我的问题是如何最好地执行此操作，当长期运行的任务的实现由我的代码无法修改的库提供时 .

这是系统的简单草图，没有错误处理：

void threadFunc()
{
    // Do long-running stuff
}

void mainFunc()
{
    std::vector<std::thread> threads;

    for (int i = 0; i < 3; ++i) {
        threads.push_back(std::thread(&threadFunc));
    }

    for (auto &t : threads) {
        t.join();
    }
}

如果长时间运行的函数执行循环并且我可以访问代码，那么只需通过检查每次迭代顶部的共享“keep on running”标志就可以中止执行 .

std::mutex mutex;
bool error;

void threadFunc()
{
    try {
        for (...) {
            {
                std::unique_lock<std::mutex> lock(mutex);
                if (error) {
                    break;
                }
            }
        }
    } catch (std::exception &) {
        std::unique_lock<std::mutex> lock(mutex);
        error = true;
    }
}

现在考虑一下库提供长时间运行的情况：

std::mutex mutex;
bool error;

class Task
{
public:
    // Blocks until completion, error, or stop() is called
    void run();

    void stop();
};

void threadFunc(Task &task)
{
    try {
        task.run();
    } catch (std::exception &) {
        std::unique_lock<std::mutex> lock(mutex);
        error = true;
    }
}

在这种情况下，主线程必须处理错误，并在仍在运行的任务上调用 stop() . 因此，它不能像原始实现那样简单地等待每个工作者 join() .

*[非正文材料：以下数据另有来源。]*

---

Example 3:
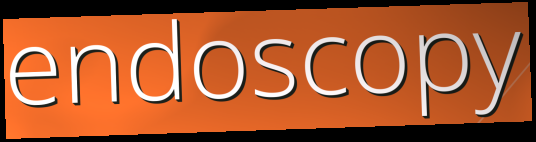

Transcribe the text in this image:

endoscopy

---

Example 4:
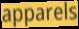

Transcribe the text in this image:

apparels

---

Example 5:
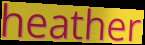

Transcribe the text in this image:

heather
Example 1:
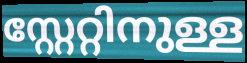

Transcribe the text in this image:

സ്റ്റേറ്റിനുള്ള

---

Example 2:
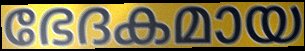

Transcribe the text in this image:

ഭേദകമായ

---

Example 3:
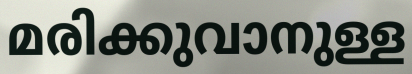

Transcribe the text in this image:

മരിക്കുവാനുള്ള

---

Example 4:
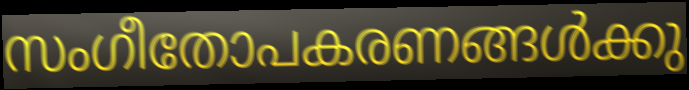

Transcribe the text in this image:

സംഗീതോപകരണങ്ങൾക്കു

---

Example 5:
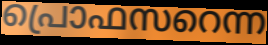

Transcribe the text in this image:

പ്രൊഫസറെന്ന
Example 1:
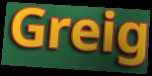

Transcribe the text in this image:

Greig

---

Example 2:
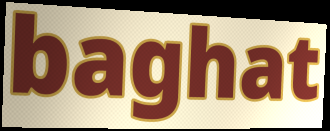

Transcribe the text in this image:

baghat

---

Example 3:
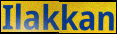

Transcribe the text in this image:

Ilakkan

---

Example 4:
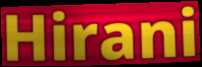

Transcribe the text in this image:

Hirani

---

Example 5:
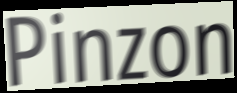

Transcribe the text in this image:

Pinzon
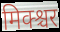
मिक्श्चर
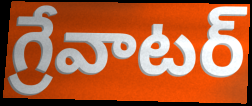
గ్రేవాటర్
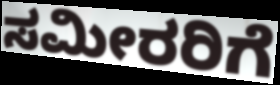
ಸಮೀರರಿಗೆ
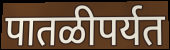
पातळीपर्यत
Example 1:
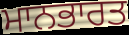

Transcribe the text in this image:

ਮਾਨਭਾਰਤ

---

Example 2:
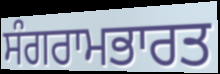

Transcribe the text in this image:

ਸੰਗਰਾਮਭਾਰਤ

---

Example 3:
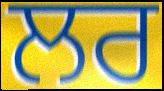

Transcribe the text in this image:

ਲਰ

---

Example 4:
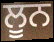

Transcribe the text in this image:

ਲੂਨ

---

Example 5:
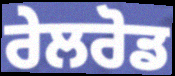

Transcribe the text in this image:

ਰੇਲਰੋਡ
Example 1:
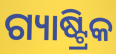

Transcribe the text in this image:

ଗ୍ୟାଷ୍ଟ୍ରିକ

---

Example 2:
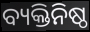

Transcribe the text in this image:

ବ୍ୟକ୍ତିନିଷ୍ଠ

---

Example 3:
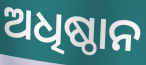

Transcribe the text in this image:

ଅଧିଷ୍ଠାନ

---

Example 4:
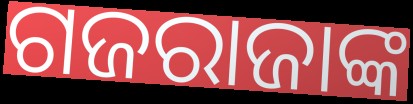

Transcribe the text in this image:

到目前为止我使用的方法是在主线程和每个worker之间共享以下结构：

struct SharedData
{
    std::mutex mutex;
    std::condition_variable condVar;
    bool error;
    int running;
}

当 Worker 成功完成时，它会减少 running 计数 . 如果捕获到异常，则worker将设置 error 标志 . 在这两种情况下，它都会调用 condVar.notify_one() .

然后主线程等待条件变量，如果设置 error 或 running 达到零，则唤醒 . 在唤醒时，如果设置了 error ，则主线程会在所有任务上调用 stop() .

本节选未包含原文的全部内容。